AACNA’s final report shows a network translating vision into rhythm during 2024 and 2025. AACNA continued “Remember and Renew” as its signature gathering, drawing about 160 participants in 2024 and about 90 in 2025. It hosted a community dinner on mental health, convened recurring lunches for pastors and ministry leaders, launched a new website, offered a small set of formation scholarships, and hosted a day-long pastoral conference on “Flourishing Together.”

Participant feedback clarifies what these gatherings accomplished. Attendees describe the act of coming together as healing and strengthening. They name the relief of a setting where Christian faith and Asian American identity can be spoken together without apology. They also describe storytelling as a practice that deepens connection and increases visibility within the wider church.

“The simple act of coming together and reflecting on our shared experiences is healing and strengthening.”

Pastoral convenings reveal another dimension of coalitional justice. Pastors and ministry leaders often carry vocational strain alongside relational isolation. Feedback from AACNA’s gatherings named renewed commitment to sustainability and rest, including Sabbath practices, and highlighted the meaning of being in a room with other women ministry leaders.

“I was encouraged by the emphasis on Sabbath rest.”

Asian American Christian Network of Atlanta

Lesson Learned

Mission clarity functions as an organizing tool.

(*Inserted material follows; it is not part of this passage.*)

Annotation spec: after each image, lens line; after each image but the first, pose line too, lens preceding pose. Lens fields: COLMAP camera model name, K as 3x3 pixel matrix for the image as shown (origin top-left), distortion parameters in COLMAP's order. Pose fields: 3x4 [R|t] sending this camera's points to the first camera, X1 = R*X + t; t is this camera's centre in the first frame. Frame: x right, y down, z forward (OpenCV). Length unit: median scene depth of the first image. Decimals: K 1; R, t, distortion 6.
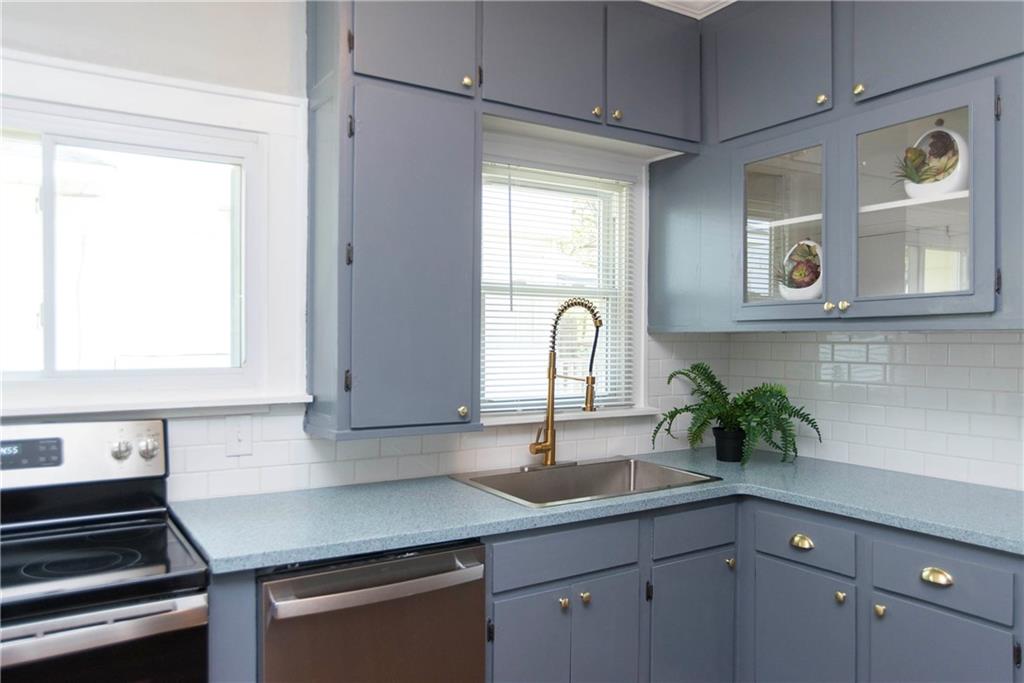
lens RADIAL K [[750.5, 0, 512.7], [0, 750.5, 348.9], [0, 0, 1]] dist [-0.043420, 0.036317]
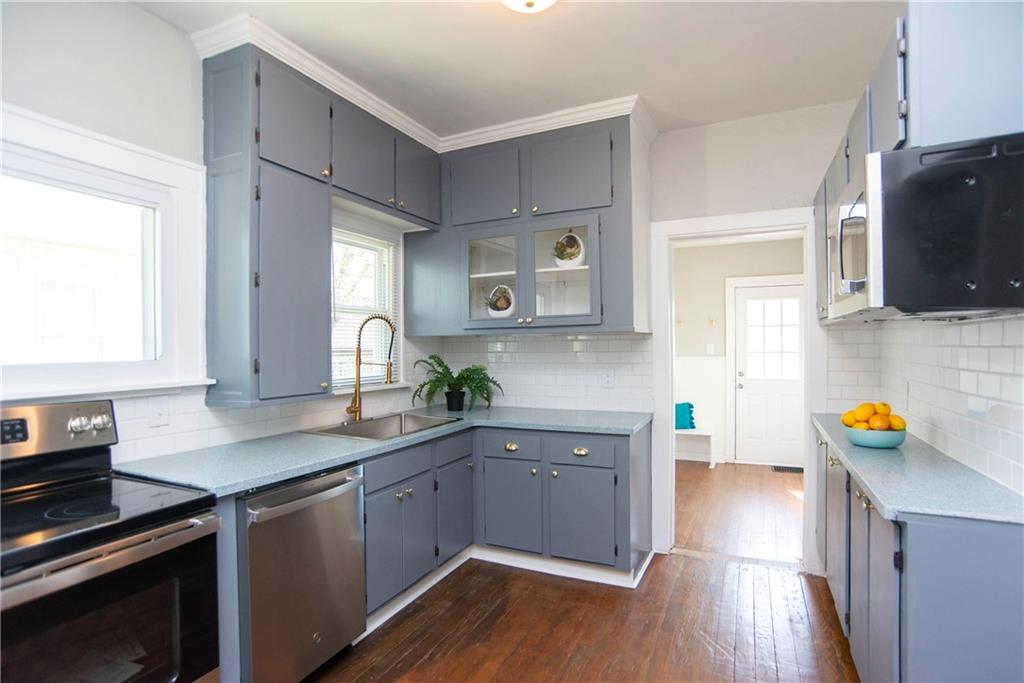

In late 2024, AACNA’s leadership team demanded greater focus before planning additional events, and that demand led to a guided revision of mission and vision in early 2025. Clear language stabilized expectations and renewed morale by clarifying what the network exists to do at this stage.

Volunteer leadership requires structures that can carry weight.

Irene Wong describes the strain of leading AACNA while holding demanding roles elsewhere. Sustainability increased through nonprofit incorporation, board formation with defined roles and term limits, and a Programs Committee to distribute planning responsibilities. Shared responsibility became more workable when the work was named and assigned.

Venue selection shapes coalition identity.

AACNA pursued “neutral” space for community dinners outside church settings, then encountered vulnerabilities around cost and privacy. Host-site transitions also required adaptation as congregational leadership changed. For coalitions in dispersed metros, location signals who can attend and which neighborhoods are centered.

Ecumenical gathering brings theological difference into view.

AACNA recounts conflict over serving communion at a “Remember and Renew” event and later feedback about denominational comfort. Coalitional worship requires advance conversation about practices that carry deep theological weight. The report also names dynamics of gender and representation: AACNA is known as a women-led network, and it continues the work of building a pan-Asian network in a region where Korean American Christians make up a large share, and where one subgroup can easily become the default center.